Assignments


For each set of problems, on or before the "begin by" date you should watch the associated videos, read the appropriate parts of text and related materials.  Work on the assigned problems. Email questions, post them on CANVAS and/or be prepared to ask during the following online session.  Submit your assignment as a pdf in CANVAS on or before the date indicated.  

The first homework file you submit should be named:
hw2yourlastname.pdf
and similarly for  hw3, etc.

An asterisk * beside a listed problem indicates that you do not need to include that in what you submit (i.e. in section 2.1 you should only submit numbers 6, 8, and 10 parts abc.)

 At the bottom of this page there may be a few notes and suggestions relating to each assignment.

With all assigned problems, there should be some indication of your reasoning.  
Problems marked "M&M" in the text are generally accompanied by Mathematica code.  In some cases, these problem ask merely for "observation" regarding what the output suggests.  Otherwise, this sort of computational output is meant to be a resource to suggest a possible conclusion that you would otherwise need to explain. The "prove" part of Problem 5 in section 1.2  is an example of this, while the "what number..." is asking for an observation.

In responding to "prove" or "explain,," merely noting something that you observe in Mathematica or other comutational output is almost never what we are looking for.

Even for numerical answers it should be apparent how you arrived at an answer.  In a problem without an "M&M" designation that asks you to "compute" or "evaluate," always assume that you are being asked to justify an answer based on actual mathematics.  Simple example:  if you are asked to compute
"1 +1/2+1/4+1/8+1/16+..." you could arrive at the answer "2" by citing known facts about geometric sums or providing some (more or less equivalent) ad hoc explanation.  In this case, having Mathematica add up the first 100 terms and then guessing that the sums are getting close to "2" is not going to be an acceptable response.

- **Source excerpt**:

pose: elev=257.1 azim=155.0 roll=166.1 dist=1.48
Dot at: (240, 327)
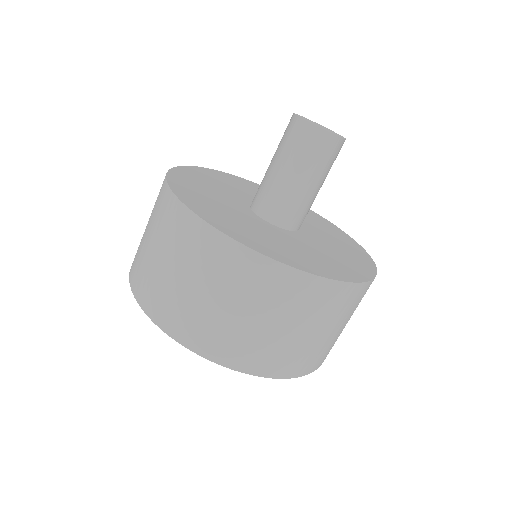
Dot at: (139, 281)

- **Task list**:
1. Please say what name the assignments page gives for the first homework file.
2. Continue the assignments page from the point where it stops.

- **Responses**:
1. hw2yourlastname.pdf

2.
Text Section  - Problems Begin by  Due date:
hw1:
1.2 problems 3, 5, 6, 7 (also...look at the graphs in #4)

 5/22 Not necessary to turn in homework 1.  Sketch out what you believe the answers should look like. I will post a sample solution befor 5/26 to compare.
hw2
2.1 - 6,8,9*,10abc (10d*),11*
2.2 - 2,3,5,8*, 4*(only find the target value)

 5/24 5/30
hw3
2.3 - 1,4
2.4 - 1,2,4*,8
2.5 - 1*abcd, 2*abcd, 4abcd, 15

 5/27 6/2
hw4
3.1 - 1*, 2abc,6a,6b*, 8, 9*, 11
3.2 - 4 		 5/31 6/6
hw5
3.3 - 1, 3, 5, 8, 17, 18, 19, 20, 21*		 6/3 6/9
hw6
3.4 - 1,2,3,6abcdefg (but look at the other parts), 13 (instead of using the result of #12, go ahead and assume the MVT from section 3.5),22*
3.5 2,4,8 (see the note about a typo),11*,16,18ac		 6/7 6/13
hw 7

4.1 - 1,3,4,5,13,14abc,15ab, 14d*
4.2 - 1,4,5cd,15,17,20,21, 2*,3*, 5b*		 6/10 6/16
hw 8
4.3 - 1abcd, 2abd, 9, 10 14
4.4  - 8, 9, 10
 6/14 6/20
hw 9
5.1 - 1, 2, 6, 11, 12, 14
5.2 -  1,4,6		 6/17 6/23
hw 10
5.3 - 2 (OK to use section 5.4, Cor 5.12), 6, 7, 8,
5.4 - 1 A-E, 2, 3, 12b		 6/21 6/27


Section 1.2  
not much to worry about on 3 and 4 - just do the computation (and anything additonal beyond what the book suggests, if necessary) and give it a go.
6 - yes, you can answer a and b pretty quickly just from the graph
7 - you have to massage the graphs a bit, and they will be deceiving if you don't try to keep the vertical scale on the graphs the same as you take more terms.  Also, "at least 20 terms" is a litte misleading since you might be led to just do 20 and stop there.  "at least 20" think about what happens with 21 or 22 or whatever.  The "what can you prove" is a little open ended, but you may be able to come up with something that is mathematically convincing.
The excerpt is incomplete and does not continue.